Work instructions —
**A.** In the 12-step journal passage, what does the writer name as the biggest problem behind the harm caused to others?
**B.** Transcribe the 12-step journal passage starting with "Last but not" and going on through "a positive one.".

Passage for review —
--- START ---
So, for the past couple nights, I began the ritual of reviewing my day. To my astonishment, I have been given a gift. I have found that in reviewing my day, I have been very pleased (so far anyway), which is an absolute miracle in and of itself, since I have been known to be a little hard on myself. Of course there are always things upon which I could improve, but the good far outweighs the bad, and I am filled with even more gratitude for the life I am leading.
Last but not least, here’s what I mean by the steps ruining me: I find myself unable to just say whatever I want anymore, because now I know I have to review it at day’s end, and I simply don’t feel like making yet another amends! This whole personal inventory thing is killing me!
You are you. Now, isn’t that pleasant? –Dr. Seuss
Sometimes the answer to the question in the quote above is yes, and sometimes, especially after looking back at past mistakes, the answer is a resounding NO!!! Fortunately, more often than not these days, the answer is a positive one.
Okay, so I am officially through my fourth step, which means I have completed a searching and fearless moral inventory of myself. Sound scary? Yes, indeed! I feel good for having accomplished it, but nothing miraculous happened to me yet, other than feeling proud of myself the way I do when I complete any project.
The most interesting part of the whole experience was noting the patterns that emerge in my behavior. It seems at the heart of it, lack of honesty is my biggest problem with respect to the harm I have caused others. Believing that people will discover the real me and run as fast as their feet will take them seems to be at the heart of my dishonestly (geez, even writing that was difficult).
Logic would follow that having the courage to truly be myself seems to be the ultimate goal, and, hopefully, the ultimate reward. Without realizing it I have been working towards this goal for the past 243 days. And this is just one more thing where it is all about the journey, rather than the destination… progress and not perfection!
Knowing yourself is the beginning of all wisdom. -Aristotle
For those of you just tuning in and not involved in a 12-step program, Step 4 is “create a searching and fearless moral inventory.” The way I am being taught to complete it involves 4 different worksheets: resentments inventory, fear inventory, sex inventory (that inventory might take all of 10 minutes for me to complete), and persons-I-have-harmed inventory (I will use the time I save on the sex inventory and channel it into this one).
--- END ---
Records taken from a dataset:
--- START ---
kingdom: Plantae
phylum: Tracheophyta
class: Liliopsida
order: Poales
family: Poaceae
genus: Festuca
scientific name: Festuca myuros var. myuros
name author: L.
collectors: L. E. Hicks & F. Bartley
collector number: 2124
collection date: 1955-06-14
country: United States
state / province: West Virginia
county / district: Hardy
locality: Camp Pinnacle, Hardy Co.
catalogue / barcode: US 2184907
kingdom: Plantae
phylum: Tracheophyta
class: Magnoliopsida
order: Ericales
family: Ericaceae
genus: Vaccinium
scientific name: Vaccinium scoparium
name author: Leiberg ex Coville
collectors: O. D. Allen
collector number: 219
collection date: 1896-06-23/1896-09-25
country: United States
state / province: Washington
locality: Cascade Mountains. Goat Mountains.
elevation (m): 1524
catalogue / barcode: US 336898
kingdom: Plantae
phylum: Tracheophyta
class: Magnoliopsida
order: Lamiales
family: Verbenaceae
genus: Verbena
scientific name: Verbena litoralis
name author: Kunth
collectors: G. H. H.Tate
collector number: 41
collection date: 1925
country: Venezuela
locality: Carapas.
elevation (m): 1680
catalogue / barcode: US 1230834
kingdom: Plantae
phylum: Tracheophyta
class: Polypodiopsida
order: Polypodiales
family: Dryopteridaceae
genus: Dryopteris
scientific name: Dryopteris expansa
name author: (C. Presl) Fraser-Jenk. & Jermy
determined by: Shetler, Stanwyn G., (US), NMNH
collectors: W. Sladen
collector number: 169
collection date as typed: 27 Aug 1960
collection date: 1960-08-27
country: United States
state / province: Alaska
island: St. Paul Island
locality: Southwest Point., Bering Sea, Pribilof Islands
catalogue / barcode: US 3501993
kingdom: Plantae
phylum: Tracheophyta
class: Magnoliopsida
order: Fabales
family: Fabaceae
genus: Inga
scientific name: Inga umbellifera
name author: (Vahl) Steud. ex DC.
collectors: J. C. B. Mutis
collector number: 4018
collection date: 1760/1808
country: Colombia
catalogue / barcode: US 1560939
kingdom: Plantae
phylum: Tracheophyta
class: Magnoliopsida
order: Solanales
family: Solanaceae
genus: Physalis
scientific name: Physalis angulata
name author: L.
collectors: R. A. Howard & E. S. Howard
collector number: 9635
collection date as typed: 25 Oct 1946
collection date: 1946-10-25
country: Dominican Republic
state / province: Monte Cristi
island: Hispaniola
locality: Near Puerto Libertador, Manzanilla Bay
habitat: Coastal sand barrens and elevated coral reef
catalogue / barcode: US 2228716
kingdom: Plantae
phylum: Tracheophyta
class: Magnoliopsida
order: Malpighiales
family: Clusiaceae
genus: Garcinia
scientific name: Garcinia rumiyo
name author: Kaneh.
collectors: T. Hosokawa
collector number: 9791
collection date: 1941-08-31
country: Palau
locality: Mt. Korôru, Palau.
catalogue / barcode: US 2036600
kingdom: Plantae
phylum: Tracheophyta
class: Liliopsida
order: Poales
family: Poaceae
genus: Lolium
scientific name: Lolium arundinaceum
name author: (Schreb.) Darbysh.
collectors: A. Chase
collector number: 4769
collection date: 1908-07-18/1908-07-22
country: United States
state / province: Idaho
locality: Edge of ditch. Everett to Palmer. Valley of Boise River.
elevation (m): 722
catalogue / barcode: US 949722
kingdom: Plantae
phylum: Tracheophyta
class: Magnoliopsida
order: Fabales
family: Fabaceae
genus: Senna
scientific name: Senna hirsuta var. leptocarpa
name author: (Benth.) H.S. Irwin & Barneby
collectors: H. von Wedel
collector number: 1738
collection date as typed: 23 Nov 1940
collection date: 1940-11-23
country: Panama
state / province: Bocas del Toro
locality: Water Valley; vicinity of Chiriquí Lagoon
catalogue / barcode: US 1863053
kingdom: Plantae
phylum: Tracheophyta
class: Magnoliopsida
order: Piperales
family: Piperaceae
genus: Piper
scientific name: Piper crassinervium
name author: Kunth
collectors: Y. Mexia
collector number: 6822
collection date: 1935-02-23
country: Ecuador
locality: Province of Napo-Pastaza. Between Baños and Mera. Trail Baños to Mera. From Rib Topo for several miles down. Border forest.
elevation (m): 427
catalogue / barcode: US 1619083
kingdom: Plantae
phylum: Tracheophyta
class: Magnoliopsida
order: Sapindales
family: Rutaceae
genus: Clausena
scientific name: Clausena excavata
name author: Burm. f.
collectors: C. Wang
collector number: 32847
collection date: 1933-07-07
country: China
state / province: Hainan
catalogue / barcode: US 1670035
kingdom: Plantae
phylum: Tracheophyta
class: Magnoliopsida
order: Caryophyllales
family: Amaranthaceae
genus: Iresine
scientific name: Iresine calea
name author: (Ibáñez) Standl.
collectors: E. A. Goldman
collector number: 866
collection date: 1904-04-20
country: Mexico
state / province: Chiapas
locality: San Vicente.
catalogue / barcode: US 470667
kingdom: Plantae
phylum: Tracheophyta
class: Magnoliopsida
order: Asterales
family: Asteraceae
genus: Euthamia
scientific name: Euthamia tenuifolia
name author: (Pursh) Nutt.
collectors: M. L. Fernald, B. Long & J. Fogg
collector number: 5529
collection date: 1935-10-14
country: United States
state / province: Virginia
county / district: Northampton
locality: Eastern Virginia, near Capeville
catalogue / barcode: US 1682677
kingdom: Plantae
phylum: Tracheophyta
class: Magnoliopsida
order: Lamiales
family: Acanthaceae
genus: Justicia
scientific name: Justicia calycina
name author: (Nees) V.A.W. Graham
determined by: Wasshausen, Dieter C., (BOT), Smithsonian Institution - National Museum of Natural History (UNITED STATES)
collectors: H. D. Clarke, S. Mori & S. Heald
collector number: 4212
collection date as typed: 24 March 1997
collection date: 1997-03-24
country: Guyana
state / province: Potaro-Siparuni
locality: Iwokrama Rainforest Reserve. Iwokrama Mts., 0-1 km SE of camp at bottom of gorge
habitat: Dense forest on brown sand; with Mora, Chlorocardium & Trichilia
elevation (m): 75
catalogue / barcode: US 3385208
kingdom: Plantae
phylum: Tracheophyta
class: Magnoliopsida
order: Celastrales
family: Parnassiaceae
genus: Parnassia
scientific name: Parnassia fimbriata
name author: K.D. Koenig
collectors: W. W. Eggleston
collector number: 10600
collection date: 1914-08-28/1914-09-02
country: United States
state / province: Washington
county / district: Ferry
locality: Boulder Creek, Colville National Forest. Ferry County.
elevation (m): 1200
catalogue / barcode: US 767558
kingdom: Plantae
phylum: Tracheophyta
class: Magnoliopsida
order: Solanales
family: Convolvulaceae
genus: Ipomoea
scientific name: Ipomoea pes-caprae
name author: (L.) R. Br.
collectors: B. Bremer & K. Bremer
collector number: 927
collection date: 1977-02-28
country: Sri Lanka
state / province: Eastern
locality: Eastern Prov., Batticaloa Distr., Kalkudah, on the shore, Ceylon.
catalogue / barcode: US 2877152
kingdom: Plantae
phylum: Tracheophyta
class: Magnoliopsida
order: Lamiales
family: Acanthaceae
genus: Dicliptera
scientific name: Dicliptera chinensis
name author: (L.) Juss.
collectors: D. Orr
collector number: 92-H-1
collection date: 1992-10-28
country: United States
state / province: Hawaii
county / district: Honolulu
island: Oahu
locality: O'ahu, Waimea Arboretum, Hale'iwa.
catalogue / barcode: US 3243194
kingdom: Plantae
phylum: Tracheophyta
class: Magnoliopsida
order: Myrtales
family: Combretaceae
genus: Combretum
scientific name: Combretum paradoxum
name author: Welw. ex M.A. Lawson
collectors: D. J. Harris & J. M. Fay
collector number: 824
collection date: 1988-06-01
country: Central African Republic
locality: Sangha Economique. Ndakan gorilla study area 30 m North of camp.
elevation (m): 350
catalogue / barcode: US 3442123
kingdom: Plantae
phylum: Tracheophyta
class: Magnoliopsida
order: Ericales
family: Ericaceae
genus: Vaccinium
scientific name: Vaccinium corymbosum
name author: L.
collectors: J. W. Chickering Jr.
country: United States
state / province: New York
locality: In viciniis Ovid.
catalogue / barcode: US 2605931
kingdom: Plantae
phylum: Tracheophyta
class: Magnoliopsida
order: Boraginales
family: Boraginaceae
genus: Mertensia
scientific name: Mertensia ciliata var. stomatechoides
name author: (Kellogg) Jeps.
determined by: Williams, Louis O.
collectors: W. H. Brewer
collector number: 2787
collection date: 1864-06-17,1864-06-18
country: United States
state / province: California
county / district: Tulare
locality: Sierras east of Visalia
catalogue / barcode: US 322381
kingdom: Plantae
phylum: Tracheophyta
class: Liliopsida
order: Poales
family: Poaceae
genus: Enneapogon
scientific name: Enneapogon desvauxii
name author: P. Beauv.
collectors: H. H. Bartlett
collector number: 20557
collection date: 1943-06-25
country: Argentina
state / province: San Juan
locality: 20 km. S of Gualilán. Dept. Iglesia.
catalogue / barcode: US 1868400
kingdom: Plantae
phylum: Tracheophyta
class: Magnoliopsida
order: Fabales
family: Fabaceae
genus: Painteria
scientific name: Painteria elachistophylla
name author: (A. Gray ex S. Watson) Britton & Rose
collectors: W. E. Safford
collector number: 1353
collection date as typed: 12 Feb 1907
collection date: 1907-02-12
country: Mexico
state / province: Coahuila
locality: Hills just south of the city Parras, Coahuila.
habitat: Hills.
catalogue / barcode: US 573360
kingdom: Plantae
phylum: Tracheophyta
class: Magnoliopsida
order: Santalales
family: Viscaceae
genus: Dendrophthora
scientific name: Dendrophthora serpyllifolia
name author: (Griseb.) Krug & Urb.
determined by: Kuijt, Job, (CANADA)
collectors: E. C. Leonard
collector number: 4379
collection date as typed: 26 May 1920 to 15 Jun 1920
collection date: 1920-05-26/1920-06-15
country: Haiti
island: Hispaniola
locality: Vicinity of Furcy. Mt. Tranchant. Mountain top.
--- END ---
Answers for the tasks —
**A.** Lack of honesty.

**B.**
Last but not least, here’s what I mean by the steps ruining me: I find myself unable to just say whatever I want anymore, because now I know I have to review it at day’s end, and I simply don’t feel like making yet another amends! This whole personal inventory thing is killing me!
You are you. Now, isn’t that pleasant? –Dr. Seuss
Sometimes the answer to the question in the quote above is yes, and sometimes, especially after looking back at past mistakes, the answer is a resounding NO!!! Fortunately, more often than not these days, the answer is a positive one.